55 thoughts on “The Face”

    1. P.s I swear that’s one of those pictures that if you stare at it for long enough something happens. I keep expecting it’s little mouth to love and the words ‘Oh yes sir, I can boogie’ to come out lol

  1. While sitting in the grass watching the evening sky shift from yellow to orange, Mr.Cat wondered if his life would ever be the same. Thoughts of childhood flooded his mind. Happy memories of play and exploration, and her. Those beautiful yellow eyes, her sleek shining fur, her confidant walk. Mr. Cat sighed a deep sigh. Put his head on his paws, closed his eyes and remembered her happy purrrr. 10 babies!! Nope. Life was never going to be the same.
    Not a thousand but, it’s ok

  2. Listen up! I have had enough of strange two legs hanging around my place! And don’t get me started on the lack of service! Dinner should have been served ten seconds ago! I demand to see the Chef!

  3. “I told you once: I had nothing to do with running that trespassing guy in the blue suit, with the slicked back gelled hair, carrying that ‘book’, up that thorny Monkey tree……I am not responsible for the ladder truck, the aide car, the tranquilizer shots, the whining or the medical bills.. He wasn’t on our property when I—–err, when he for some mysterious reason, chose to shinny up that tree….
    What will it take for you to believe me..? . Will you excuse me, I seem to have some strange blue threads in my claws and teeth and I need to get cleaned up for dinner….”

  4. This from the kind of day I have had with all these people I told my husband I wanted no part of nor near the house yet he has them come over so I am stuck putting the primmer on my trellis while trying to think of something to feed everyone (I wasn’t planning to feed) for supper and dinner! Sheesh!

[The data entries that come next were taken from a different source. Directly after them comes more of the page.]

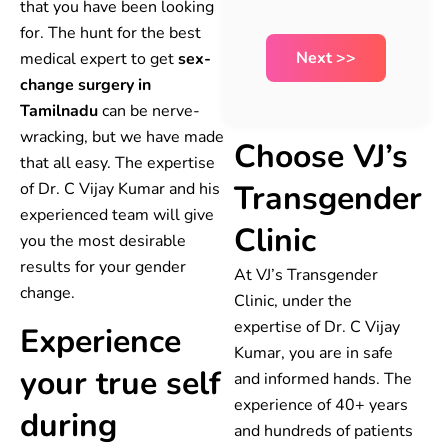
that you have been looking
for. The hunt for the best
medical expert to get
sex-
change surgery in
Tamilnadu
can be nerve-
wracking, but we have made
Choose VJ’s
that all easy. The expertise
Transgender
of Dr. C Vijay Kumar and his
experienced team will give
Clinic
you the most desirable
results for your gender
At VJ’s Transgender
change.
Clinic, under the
expertise of Dr. C Vijay
Experience
Kumar, you are in safe
your true self
and informed hands. The
experience of 40+ years
during
and hundreds of patients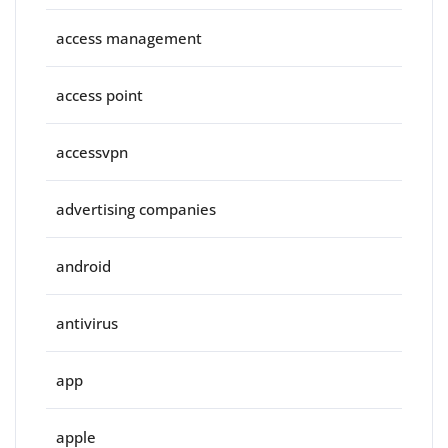
access management
access point
accessvpn
advertising companies
android
antivirus
app
apple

      1. Testosterone city with those I wanted nothing to do with. Don’t get me wrong, I like working in the construction field with men, but these two who came over make men look bad. Both are womanizers, have records with the police, restraining orders, are druggies. boozers and like telling anyone who will (and those who won’t) how perfect they are and that they are “FBI agents, Bounty hunters, work for NASA and fix their computers for the flights to space …” ETC! I told hubby I wanted no contact or association with them and yet he has them working on building my workshop! I don’t trust them at all!

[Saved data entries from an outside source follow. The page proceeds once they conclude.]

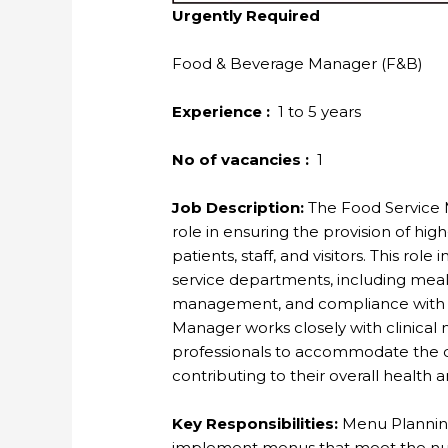
Urgently Required
Food & Beverage Manager (F&B)
Experience :
1 to 5 years
No of vacancies :
1
Job Description:
The Food Service Ma
role in ensuring the provision of high
patients, staff, and visitors. This rol
service departments, including mea
management, and compliance with he
Manager works closely with clinical nu
professionals to accommodate the d
contributing to their overall health 
Key Responsibilities:
Menu Planning
implement menus that meet the nutr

      2. Had a reprieve today. Neither guy showed up so it was just hubby and I. We actually finished by 530 and that was with feeding him and the dogs! (Snoopy Dance!)

  5. Gorgeous and miffed. Only needed two. XOCK, Lily Olivia, Mauricio, Misty May, Giulietta, Fiona, Astrid, Lisbeth and Calista Jo

  6. “I’m sure you’re wondering why I’ve called you all here today …” (I’m sorry I can’t tell you the other 989 words, but that’s when they closed the door in my face.)

  7. There is this desperate intensity in his eyes…..
    Kinda saying “ok, I’ll sit still but hurry up, I’m really busting… Need to find my litter tray NOW!”
    Or
    “When will he leave? I need to cough up this furball, but I want do it in private!”

  8. Seriously? You want me, Grandmaster of Warm Fur Coat to go and live in Hawaii with a couple of people I have never seen before? Where the only cool thing to be had are ice-cubes? Hawaii, which is an island, which is surrounded by WATER? SERIOUSLY? – Wait, did you say they catch tuna there? Why does it take you so long packing?